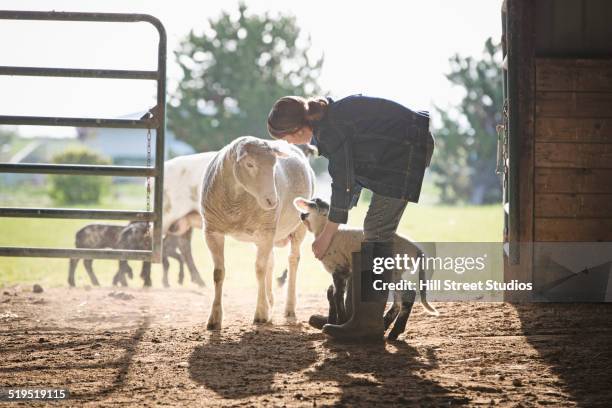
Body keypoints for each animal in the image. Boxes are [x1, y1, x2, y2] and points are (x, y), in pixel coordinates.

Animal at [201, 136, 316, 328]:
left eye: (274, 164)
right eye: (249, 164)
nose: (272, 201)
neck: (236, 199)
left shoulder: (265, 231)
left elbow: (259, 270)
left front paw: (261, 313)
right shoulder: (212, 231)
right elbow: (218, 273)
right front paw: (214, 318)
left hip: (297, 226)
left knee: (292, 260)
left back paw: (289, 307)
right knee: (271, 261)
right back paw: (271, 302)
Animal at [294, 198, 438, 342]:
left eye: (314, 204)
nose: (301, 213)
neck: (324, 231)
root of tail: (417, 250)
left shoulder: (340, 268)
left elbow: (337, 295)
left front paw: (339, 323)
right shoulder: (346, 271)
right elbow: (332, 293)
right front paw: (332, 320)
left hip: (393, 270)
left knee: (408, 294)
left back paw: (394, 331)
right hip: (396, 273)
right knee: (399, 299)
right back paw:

▸ **EXERCISE INSTRUCTIONS**
Repeat every line above precisely; pictures do not belong in the copy.

▸ **REPLY**
Body keypoints for each animal in the image. Boxes are [x1, y1, x2, y2] and points are (x, y), in pixel coordinates.

Animal at [201, 136, 316, 328]:
left eye: (274, 164)
right eye: (249, 164)
nose: (272, 201)
neck: (236, 199)
left shoulder: (265, 231)
left elbow: (259, 270)
left front paw: (261, 313)
right shoulder: (212, 231)
right elbow: (218, 273)
right front paw: (214, 318)
left hip: (297, 226)
left knee: (292, 260)
left back paw: (289, 307)
right knee: (271, 261)
right back paw: (271, 302)
Animal at [294, 198, 438, 342]:
left eye: (314, 204)
nose: (301, 213)
neck: (324, 231)
root of tail: (417, 250)
left shoulder: (340, 268)
left elbow: (337, 295)
left front paw: (339, 323)
right shoulder: (346, 271)
right elbow: (332, 293)
right front paw: (332, 320)
left hip: (393, 270)
left knee: (408, 294)
left back paw: (394, 331)
right hip: (396, 273)
right knee: (399, 299)
right back paw:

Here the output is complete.